My SB9 leaks oil from beneath the apron.
Presently I just refill it before using it but the oil drips out of it when not in use.
I have removed it three times replacing the gasket behind the cover and have applied sealer on the drain plug.
Alas, the oil still leaks out.
It's not possible to see under there to find the problem. 
Has anyone else had this problem?


----------



## parshal (Apr 2, 2017)

Same problem here with my 10k.  It's sealed as tight as a drum. I've come to assume its normal.


----------



## Old Iron Guy (Apr 12, 2017)

My SB9 leaks oil from beneath the apron.
Presently I just refill it before using it but the oil drips out of it when not in use.
I have removed it three times replacing the gasket behind the cover and have applied sealer on the drain plug.
Alas, the oil still leaks out.
It's not possible to see under there to find the problem.
Has anyone else had this problem?[/QUOTE]

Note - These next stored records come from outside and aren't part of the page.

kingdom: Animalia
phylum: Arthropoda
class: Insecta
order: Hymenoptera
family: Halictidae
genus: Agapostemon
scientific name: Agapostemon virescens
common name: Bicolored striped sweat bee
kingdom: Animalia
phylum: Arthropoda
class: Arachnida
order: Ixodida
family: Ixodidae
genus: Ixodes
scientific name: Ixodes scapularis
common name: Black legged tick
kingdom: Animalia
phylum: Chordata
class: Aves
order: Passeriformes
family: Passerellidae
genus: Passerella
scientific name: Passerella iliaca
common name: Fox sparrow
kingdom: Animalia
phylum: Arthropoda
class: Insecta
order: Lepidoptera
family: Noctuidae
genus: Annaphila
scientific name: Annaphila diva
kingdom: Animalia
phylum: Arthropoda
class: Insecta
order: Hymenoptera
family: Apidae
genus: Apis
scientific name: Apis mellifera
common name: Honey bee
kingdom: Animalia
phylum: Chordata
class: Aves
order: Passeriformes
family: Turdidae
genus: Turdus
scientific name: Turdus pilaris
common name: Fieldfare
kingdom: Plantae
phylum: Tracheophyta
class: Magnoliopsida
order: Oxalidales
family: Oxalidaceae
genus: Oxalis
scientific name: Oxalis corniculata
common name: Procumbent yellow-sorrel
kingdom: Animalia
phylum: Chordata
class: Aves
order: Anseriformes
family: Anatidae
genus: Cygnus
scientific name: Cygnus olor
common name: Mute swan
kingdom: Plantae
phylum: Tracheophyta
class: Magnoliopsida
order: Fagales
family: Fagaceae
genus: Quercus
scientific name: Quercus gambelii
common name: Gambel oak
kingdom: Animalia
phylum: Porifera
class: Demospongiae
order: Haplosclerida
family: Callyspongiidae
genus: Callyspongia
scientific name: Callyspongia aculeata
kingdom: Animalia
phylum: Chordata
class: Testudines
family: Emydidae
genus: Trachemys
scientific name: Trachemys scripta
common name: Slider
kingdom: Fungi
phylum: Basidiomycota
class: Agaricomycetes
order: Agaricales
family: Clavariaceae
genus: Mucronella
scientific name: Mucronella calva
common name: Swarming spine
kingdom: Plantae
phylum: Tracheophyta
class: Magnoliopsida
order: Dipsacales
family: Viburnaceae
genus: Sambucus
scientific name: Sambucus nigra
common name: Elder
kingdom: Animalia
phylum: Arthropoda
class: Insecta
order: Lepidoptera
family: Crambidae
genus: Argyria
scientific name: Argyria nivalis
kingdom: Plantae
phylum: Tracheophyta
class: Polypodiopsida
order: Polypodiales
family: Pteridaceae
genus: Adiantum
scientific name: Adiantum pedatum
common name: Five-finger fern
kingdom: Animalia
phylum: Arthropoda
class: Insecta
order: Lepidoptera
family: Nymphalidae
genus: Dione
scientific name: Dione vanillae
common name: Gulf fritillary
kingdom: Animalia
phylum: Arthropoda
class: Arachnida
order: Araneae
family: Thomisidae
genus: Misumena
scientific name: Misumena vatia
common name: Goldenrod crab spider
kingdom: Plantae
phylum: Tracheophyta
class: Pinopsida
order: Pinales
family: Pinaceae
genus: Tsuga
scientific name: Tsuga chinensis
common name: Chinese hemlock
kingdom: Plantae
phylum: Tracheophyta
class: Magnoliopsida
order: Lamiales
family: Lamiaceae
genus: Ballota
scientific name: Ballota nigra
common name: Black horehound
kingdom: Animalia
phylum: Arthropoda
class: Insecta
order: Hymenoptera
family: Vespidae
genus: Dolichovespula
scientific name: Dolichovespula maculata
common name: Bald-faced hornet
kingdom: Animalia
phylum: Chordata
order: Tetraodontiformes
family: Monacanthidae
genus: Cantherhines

My SB9" does the same even with a new seal in the rebuilt apron.


----------



## parshal (Apr 12, 2017)

I should add that mine has a new seal as well.


----------



## dlane (Apr 12, 2017)

Kinda like a old Harley or triumph or, 
if it's not leaking there's something wrong


----------



## swbrooks (Apr 21, 2017)

Run into this problem many times.  Try using  some silicone thread sealant on the screws that secure the oil trough back plate to the apron (the cover plate with the gasket).  The lower threaded holes go all the way through to the sump and though you may have a good seal on the gasket, the oil can still seep by the threads very slowly so it is hard to tell where it came from.   Same issue on the larger 10L , 13 and 16" lathes.  You may have to drain the oil and clean the threads but it will stop the leaks.  You'll also have oil dripping off some of the gears that miss the sump but that should be minor.  To fix that you can make catch trays for those gears out of a strip of sheet metal and attached them to the apron so it directs the oil back into the sump, but it's probably overkill.
Regards,
Steve


----------